"So Let it Be Written... So Let it Be Done"

The life and times of a real, down to earth, nice guy. A relocated New Englander formerly living somewhere north of Boston, but now soaking up the bright sun of southwestern central Florida (aka The Gulf Coast). Welcome to my blog world. Please leave it as clean as it was before you came. Thanks for visiting, BTW please leave a relevant comment so I know you were here. No blog spam, please. (c) MMV-MMXV Court Jester Productions & Bamford Communications

Saturday, October 31, 2009

SNMR 7.12: "Halloween"

Do you really think it's a coincidence that I'm reviewing this movie today of all days? I think not...

GREEN'S "SEE ANYTHING YOU LIKE?" REVIEW:

I'll tell you what - movie studios would love such bang for the buck more often these days. Consider that this movie was made for just over $300,000 and took only 20 days to shoot. Oh, it also grossed over $50 million at the box office. Impressive, especially when you consider that admission to the movies back in 1978 was dirt cheap in comparison to a movie ticket today.

The story begins with a young boy, Michael Myers, stabbing his teenage sister to death on Halloween night, 1963. Flash forward 15 years later; on a rainy night, Myers escapes from the insane asylum he's lived in since, returning to the house he lived in as a child.

On her way to school on Halloween morning, Laurie (Jamie Lee Curtis) is asked to drop off a key at a house her father, a real estate agent, plans to sell. It is the abandoned for years Myers house, rumored to be haunted. As she turns away from the house, she is noticed by the secret resident of the house, who then begins to follow and stalk her all over town...

What separates this film from the host of contemporary horror/slasher films is the subtle creepiness and distinct lack of gore. Carpenter allows us limited points of view: We're either looking out from the killer's eyes or seeing him at a distance for most of the movie. There are only a handful of scenes in the film (involving Myers) that utilize the traditional third party point of view. When we do see Myers from this perspective, he's wearing only a plain, emotionless mask. Add in Carpenter's solo piano music score that quite effectively intensifies the suspense and creepiness.


For a movie debut, Jamie Lee Curtis handles herself like a pro and says (in the extras) that this was the best role she had until "True Lies" came out in 1994. Veteran actor Donald Pleasence (as Dr.
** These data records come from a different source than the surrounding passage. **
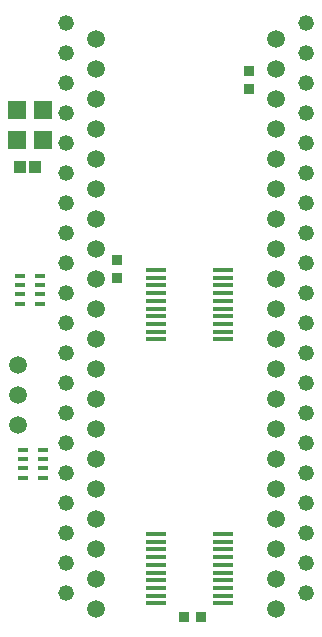
<source format=gbs>
G04 #@! TF.GenerationSoftware,KiCad,Pcbnew,8.0.6*
G04 #@! TF.CreationDate,2024-10-21T20:58:37-03:00*
G04 #@! TF.ProjectId,MSX_Goauld_Rev4_1,4d53585f-476f-4617-956c-645f52657634,rev?*
G04 #@! TF.SameCoordinates,Original*
G04 #@! TF.FileFunction,Soldermask,Bot*
G04 #@! TF.FilePolarity,Negative*
%FSLAX46Y46*%
G04 Gerber Fmt 4.6, Leading zero omitted, Abs format (unit mm)*
G04 Created by KiCad (PCBNEW 8.0.6) date 2024-10-21 20:58:37*
%MOMM*%
%LPD*%
G01*
G04 APERTURE LIST*
%ADD10C,1.320800*%
%ADD11C,1.500000*%
%ADD12R,1.500000X1.600000*%
%ADD13R,0.810000X0.860000*%
%ADD14O,1.740000X0.360000*%
%ADD15R,1.000000X1.016000*%
%ADD16R,0.860000X0.810000*%
%ADD17R,0.900000X0.400000*%
G04 APERTURE END LIST*
D10*
X178059000Y-124206000D03*
X178059000Y-121666000D03*
X178059000Y-119126000D03*
X178059000Y-116586000D03*
X178059000Y-114046000D03*
X178059000Y-111506000D03*
X178059000Y-108966000D03*
X178059000Y-106426000D03*
X178059000Y-103886000D03*
X178059000Y-101346000D03*
X178059000Y-98806000D03*
X178059000Y-96266000D03*
X178059000Y-93726000D03*
X178059000Y-91186000D03*
X178059000Y-88646000D03*
X178059000Y-86106000D03*
X178059000Y-83566000D03*
X178059000Y-81026000D03*
X178059000Y-78486000D03*
X178059000Y-75946000D03*
X157739000Y-75946000D03*
X157739000Y-78486000D03*
X157739000Y-81026000D03*
X157739000Y-83566000D03*
X157739000Y-86106000D03*
X157739000Y-88646000D03*
X157739000Y-91186000D03*
X157739000Y-93726000D03*
X157739000Y-96266000D03*
X157739000Y-98806000D03*
X157739000Y-101346000D03*
X157739000Y-103886000D03*
X157739000Y-106426000D03*
X157739000Y-108966000D03*
X157739000Y-111506000D03*
X157739000Y-114046000D03*
X157739000Y-116586000D03*
X157739000Y-119126000D03*
X157739000Y-121666000D03*
X157739000Y-124206000D03*
D11*
X153670000Y-104902000D03*
X153670000Y-107442000D03*
X153670000Y-109982000D03*
X160274000Y-77302900D03*
X160274000Y-79842900D03*
X160274000Y-82382900D03*
X160274000Y-84922900D03*
X160274000Y-87462900D03*
X160274000Y-90002900D03*
X160274000Y-92542900D03*
X160274000Y-95082900D03*
X160274000Y-97622900D03*
X160274000Y-100162900D03*
X160274000Y-102702900D03*
X160274000Y-105242900D03*
X160274000Y-107782900D03*
X160274000Y-110322900D03*
X160274000Y-112862900D03*
X160274000Y-115402900D03*
X160274000Y-117942900D03*
X160274000Y-120482900D03*
X160274000Y-123022900D03*
X160274000Y-125562900D03*
X175514000Y-125562900D03*
X175514000Y-123022900D03*
X175514000Y-120482900D03*
X175514000Y-117942900D03*
X175514000Y-115402900D03*
X175514000Y-112862900D03*
X175514000Y-110322900D03*
X175514000Y-107782900D03*
X175514000Y-105242900D03*
X175514000Y-102702900D03*
X175514000Y-100162900D03*
X175514000Y-97622900D03*
X175514000Y-95082900D03*
X175514000Y-92542900D03*
X175514000Y-90002900D03*
X175514000Y-87462900D03*
X175514000Y-84922900D03*
X175514000Y-82382900D03*
X175514000Y-79842900D03*
X175514000Y-77302900D03*
D12*
X155710000Y-83326000D03*
X155710000Y-85866000D03*
X153510000Y-85866000D03*
X153510000Y-83326000D03*
D13*
X169152000Y-126238000D03*
X167652000Y-126238000D03*
D14*
X171018000Y-96892000D03*
X171018000Y-97542000D03*
X171018000Y-98192000D03*
X171018000Y-98842000D03*
X171018000Y-99502000D03*
X171018000Y-100152000D03*
X171018000Y-100802000D03*
X171018000Y-101452000D03*
X171018000Y-102102000D03*
X171018000Y-102752000D03*
X165278000Y-102752000D03*
X165278000Y-102102000D03*
X165278000Y-101452000D03*
X165278000Y-100802000D03*
X165278000Y-100152000D03*
X165278000Y-99502000D03*
X165278000Y-98842000D03*
X165278000Y-98192000D03*
X165278000Y-97542000D03*
X165278000Y-96892000D03*
D15*
X155082000Y-88138000D03*
X153782000Y-88138000D03*
D14*
X165278000Y-125104000D03*
X165278000Y-124454000D03*
X165278000Y-123804000D03*
X165278000Y-123154000D03*
X165278000Y-122494000D03*
X165278000Y-121844000D03*
X165278000Y-121194000D03*
X165278000Y-120544000D03*
X165278000Y-119894000D03*
X165278000Y-119244000D03*
X171018000Y-119244000D03*
X171018000Y-119894000D03*
X171018000Y-120544000D03*
X171018000Y-121194000D03*
X171018000Y-121844000D03*
X171018000Y-122494000D03*
X171018000Y-123154000D03*
X171018000Y-123804000D03*
X171018000Y-124454000D03*
X171018000Y-125104000D03*
D16*
X162052000Y-97536000D03*
X162052000Y-96036000D03*
D17*
X153836000Y-99752000D03*
X153836000Y-98952000D03*
X153836000Y-98152000D03*
X153836000Y-97352000D03*
X155536000Y-97352000D03*
X155536000Y-98152000D03*
X155536000Y-98952000D03*
X155536000Y-99752000D03*
X154090000Y-114484000D03*
X154090000Y-113684000D03*
X154090000Y-112884000D03*
X154090000Y-112084000D03*
X155790000Y-112084000D03*
X155790000Y-112884000D03*
X155790000Y-113684000D03*
X155790000Y-114484000D03*
D16*
X173228000Y-80022000D03*
X173228000Y-81522000D03*
M02*

</source>
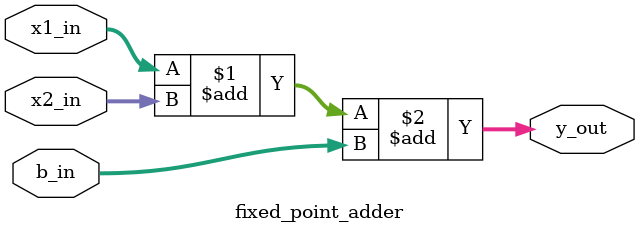
<source format=sv>
`timescale 1ns/1ps
`default_nettype none

module fixed_point_adder
#(
    parameter sign = 1,
    parameter q_m = 16,
    parameter q_n = 16
)
(
    input wire signed [sign + q_m + q_n - 1:0] x1_in, x2_in, b_in, 
    output logic [sign + q_m + q_n - 1:0] y_out
);

    assign y_out = x1_in + x2_in + b_in;
    

endmodule

</source>
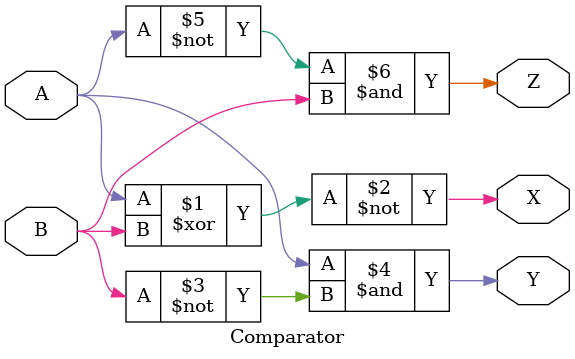
<source format=v>
module Comparator(A,B,X,Y,Z);
 input A,B;
 output X,Y,Z;

 xnor gate1 (X,A,B);  //A = B

 and gate2 (Y,A,~B);
 
 and gate3 (Z,~A,B);

endmodule 

</source>
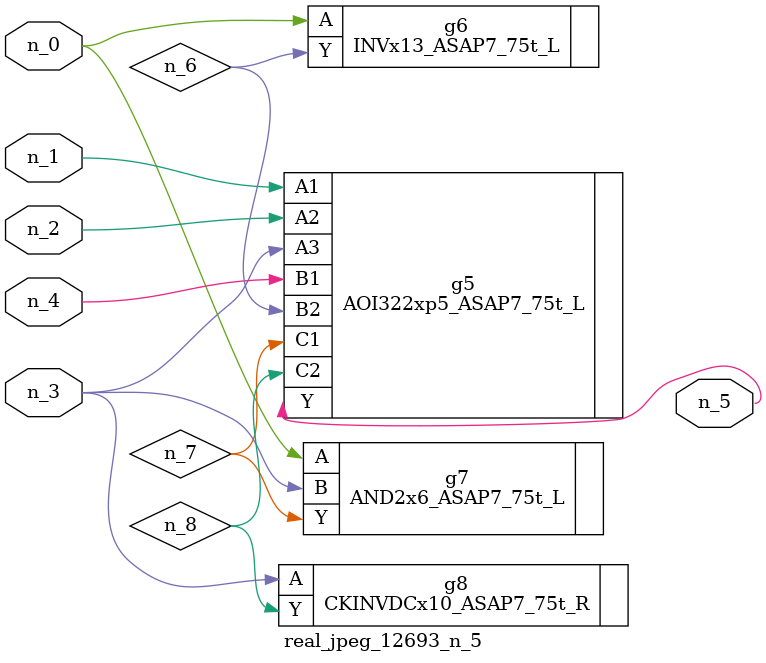
<source format=v>
module real_jpeg_12693_n_5 (n_4, n_0, n_1, n_2, n_3, n_5);

input n_4;
input n_0;
input n_1;
input n_2;
input n_3;

output n_5;

wire n_8;
wire n_6;
wire n_7;

INVx13_ASAP7_75t_L g6 ( 
.A(n_0),
.Y(n_6)
);

AND2x6_ASAP7_75t_L g7 ( 
.A(n_0),
.B(n_3),
.Y(n_7)
);

AOI322xp5_ASAP7_75t_L g5 ( 
.A1(n_1),
.A2(n_2),
.A3(n_3),
.B1(n_4),
.B2(n_6),
.C1(n_7),
.C2(n_8),
.Y(n_5)
);

CKINVDCx10_ASAP7_75t_R g8 ( 
.A(n_3),
.Y(n_8)
);


endmodule
</source>
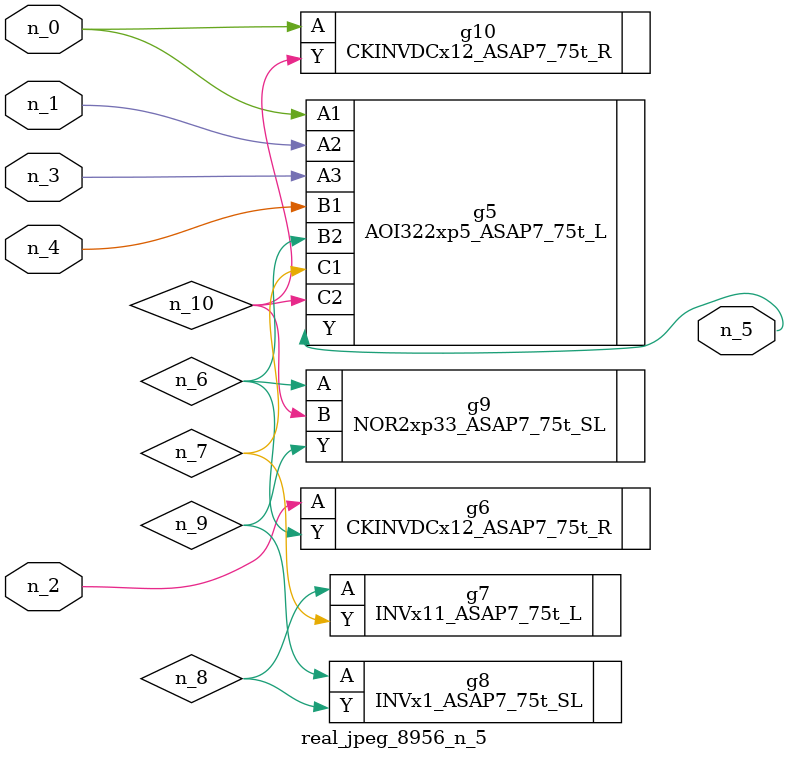
<source format=v>
module real_jpeg_8956_n_5 (n_4, n_0, n_1, n_2, n_3, n_5);

input n_4;
input n_0;
input n_1;
input n_2;
input n_3;

output n_5;

wire n_8;
wire n_6;
wire n_7;
wire n_10;
wire n_9;

AOI322xp5_ASAP7_75t_L g5 ( 
.A1(n_0),
.A2(n_1),
.A3(n_3),
.B1(n_4),
.B2(n_6),
.C1(n_7),
.C2(n_10),
.Y(n_5)
);

CKINVDCx12_ASAP7_75t_R g10 ( 
.A(n_0),
.Y(n_10)
);

CKINVDCx12_ASAP7_75t_R g6 ( 
.A(n_2),
.Y(n_6)
);

NOR2xp33_ASAP7_75t_SL g9 ( 
.A(n_6),
.B(n_10),
.Y(n_9)
);

INVx11_ASAP7_75t_L g7 ( 
.A(n_8),
.Y(n_7)
);

INVx1_ASAP7_75t_SL g8 ( 
.A(n_9),
.Y(n_8)
);


endmodule
</source>
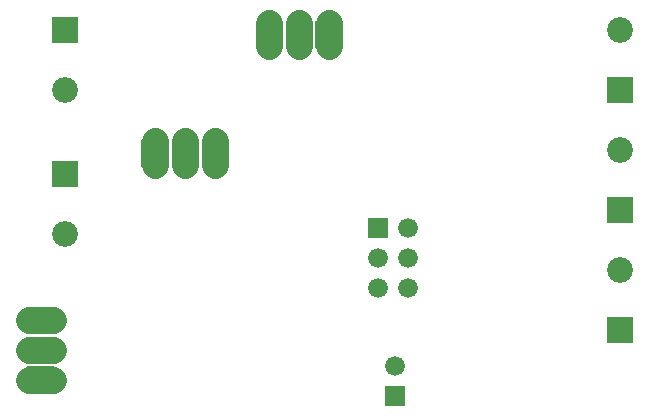
<source format=gbr>
G04 start of page 7 for group -4062 idx -4062 *
G04 Title: (unknown), soldermask *
G04 Creator: pcb 20110918 *
G04 CreationDate: Tue 27 May 2014 03:52:58 AM GMT UTC *
G04 For: ndholmes *
G04 Format: Gerber/RS-274X *
G04 PCB-Dimensions: 225000 140000 *
G04 PCB-Coordinate-Origin: lower left *
%MOIN*%
%FSLAX25Y25*%
%LNBOTTOMMASK*%
%ADD70C,0.0907*%
%ADD69C,0.0660*%
%ADD68C,0.0860*%
%ADD67C,0.0001*%
%ADD66C,0.0900*%
G54D66*X88500Y128000D03*
X98500D03*
G54D67*G36*
X104000Y132500D02*Y123500D01*
X113000D01*
Y132500D01*
X104000D01*
G37*
G36*
X201200Y113800D02*Y105200D01*
X209800D01*
Y113800D01*
X201200D01*
G37*
G54D68*X205500Y129500D03*
G54D67*G36*
X127200Y10800D02*Y4200D01*
X133800D01*
Y10800D01*
X127200D01*
G37*
G54D69*X130500Y17500D03*
G54D67*G36*
X201200Y33800D02*Y25200D01*
X209800D01*
Y33800D01*
X201200D01*
G37*
G54D69*X135000Y53500D03*
G54D68*X205500Y49500D03*
G54D67*G36*
X201200Y73800D02*Y65200D01*
X209800D01*
Y73800D01*
X201200D01*
G37*
G54D68*X205500Y89500D03*
G54D67*G36*
X121700Y66800D02*Y60200D01*
X128300D01*
Y66800D01*
X121700D01*
G37*
G54D69*X125000Y53500D03*
Y43500D03*
X135000Y63500D03*
Y43500D03*
G54D67*G36*
X16200Y85800D02*Y77200D01*
X24800D01*
Y85800D01*
X16200D01*
G37*
G54D68*X20500Y61500D03*
G54D67*G36*
X16200Y133800D02*Y125200D01*
X24800D01*
Y133800D01*
X16200D01*
G37*
G54D68*X20500Y109500D03*
G54D66*X70500Y88500D03*
X60500D03*
G54D67*G36*
X46000Y93000D02*Y84000D01*
X55000D01*
Y93000D01*
X46000D01*
G37*
G54D66*X12500Y33000D03*
Y23000D03*
G54D67*G36*
X8000Y17500D02*Y8500D01*
X17000D01*
Y17500D01*
X8000D01*
G37*
G54D70*X60500Y92437D02*Y84563D01*
X50500Y92437D02*Y84563D01*
X70500Y92437D02*Y84563D01*
X8563Y23000D02*X16437D01*
X8563Y13000D02*X16437D01*
X8563Y33000D02*X16437D01*
X98500Y131937D02*Y124063D01*
X108500Y131937D02*Y124063D01*
X88500Y131937D02*Y124063D01*
M02*

</source>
Sam Loomis) is okay as the cookie cutter plain psychologist with a premonition of bad things happening. Laurie's high school friends (Nancy Loomis and P.J. Soles) are adequate.

I'm not a fan of the horror movie genre and had never bothered with this movie (still haven't seen any of the sequels and don't plan to) before needing to watch it for this review. Good thing I was able to get it for under $6. I have no idea why this film was so successful at the box office. It's an above average film for the genre but nothing to rave about.

The extras on the DVD version that I watched were fine, especially the "Halloween Unmasked 2000" featurette, with cast and crew retrospective interviews. Seeing/hearing the various theater, television and radio trailers was interesting. How times have changed.


*** out of *****

Halloween (1978, R, 92 minutes), starring Donald Pleasence, Jamie Lee Curtis, P.J. Soles, Nancy Loomis, Tony Moran and Nick Castle. Screenplay by John Carpenter and Debra Hill. Directed by John Carpenter.